Copy verbatim the block of lines in the entries below whose first line contains "Figure 1. Round" and whose last line contains "FIGURE 3 Design". Leave out all other lines.

------ RECORDS FOR THIS TASK ------

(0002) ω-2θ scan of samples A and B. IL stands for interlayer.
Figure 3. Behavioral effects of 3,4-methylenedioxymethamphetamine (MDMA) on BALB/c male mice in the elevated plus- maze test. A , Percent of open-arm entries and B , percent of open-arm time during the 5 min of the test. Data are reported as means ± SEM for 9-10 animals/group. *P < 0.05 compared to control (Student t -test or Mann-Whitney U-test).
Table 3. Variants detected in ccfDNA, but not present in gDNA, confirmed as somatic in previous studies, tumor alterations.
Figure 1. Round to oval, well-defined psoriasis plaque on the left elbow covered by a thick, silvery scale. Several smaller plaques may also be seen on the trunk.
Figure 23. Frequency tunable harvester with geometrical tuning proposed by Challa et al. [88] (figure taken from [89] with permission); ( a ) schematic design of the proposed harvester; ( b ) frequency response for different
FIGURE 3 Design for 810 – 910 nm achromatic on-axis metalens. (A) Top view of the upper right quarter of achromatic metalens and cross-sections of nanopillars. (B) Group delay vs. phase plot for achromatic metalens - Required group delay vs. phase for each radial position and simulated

------
------ RECORDS FOR THIS TASK ------

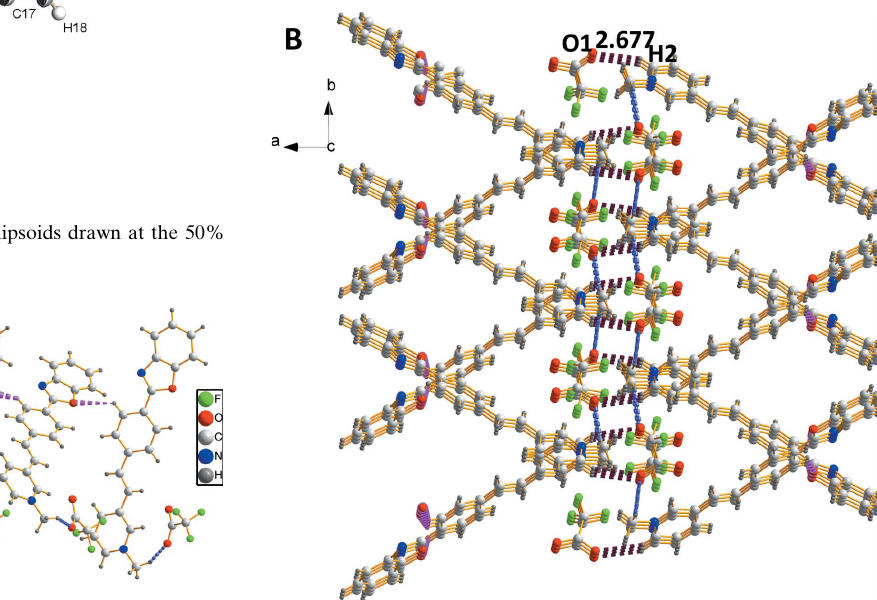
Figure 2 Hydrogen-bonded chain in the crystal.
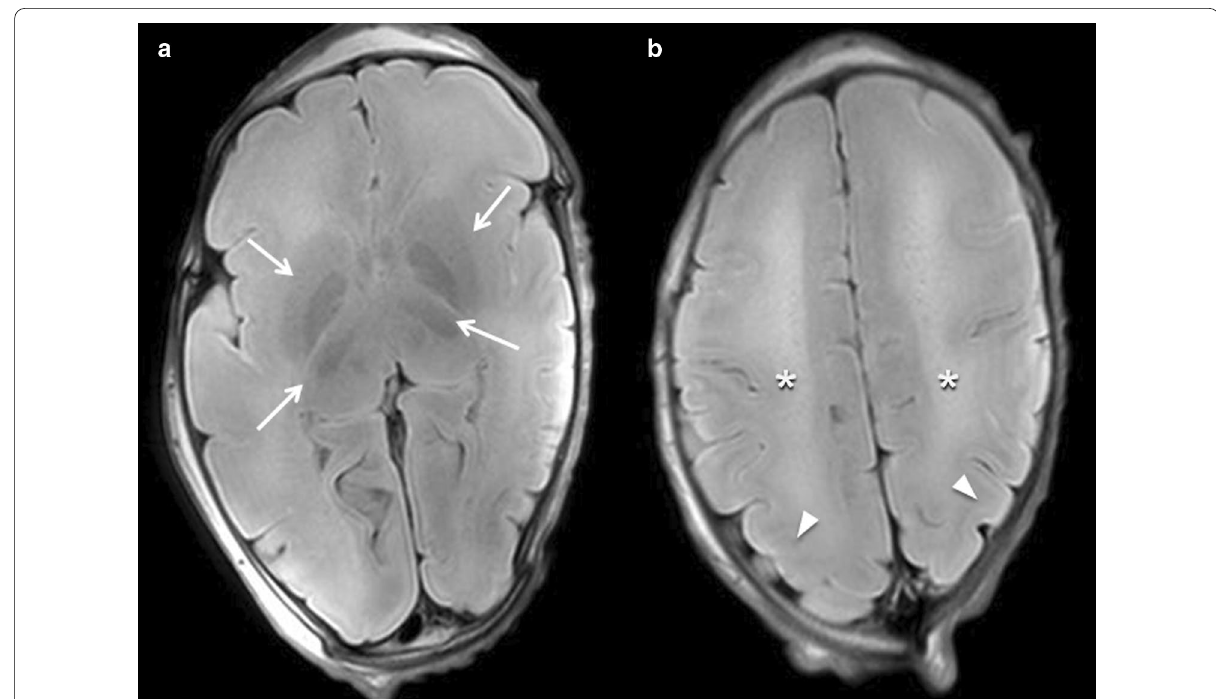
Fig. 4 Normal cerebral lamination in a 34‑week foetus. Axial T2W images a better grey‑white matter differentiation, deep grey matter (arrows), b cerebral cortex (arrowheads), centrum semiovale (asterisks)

------

* **EXPECTED ANSWER**
Figure 1. Round to oval, well-defined psoriasis plaque on the left elbow covered by a thick, silvery scale. Several smaller plaques may also be seen on the trunk.
Figure 23. Frequency tunable harvester with geometrical tuning proposed by Challa et al. [88] (figure taken from [89] with permission); ( a ) schematic design of the proposed harvester; ( b ) frequency response for different
FIGURE 3 Design for 810 – 910 nm achromatic on-axis metalens. (A) Top view of the upper right quarter of achromatic metalens and cross-sections of nanopillars. (B) Group delay vs. phase plot for achromatic metalens - Required group delay vs. phase for each radial position and simulated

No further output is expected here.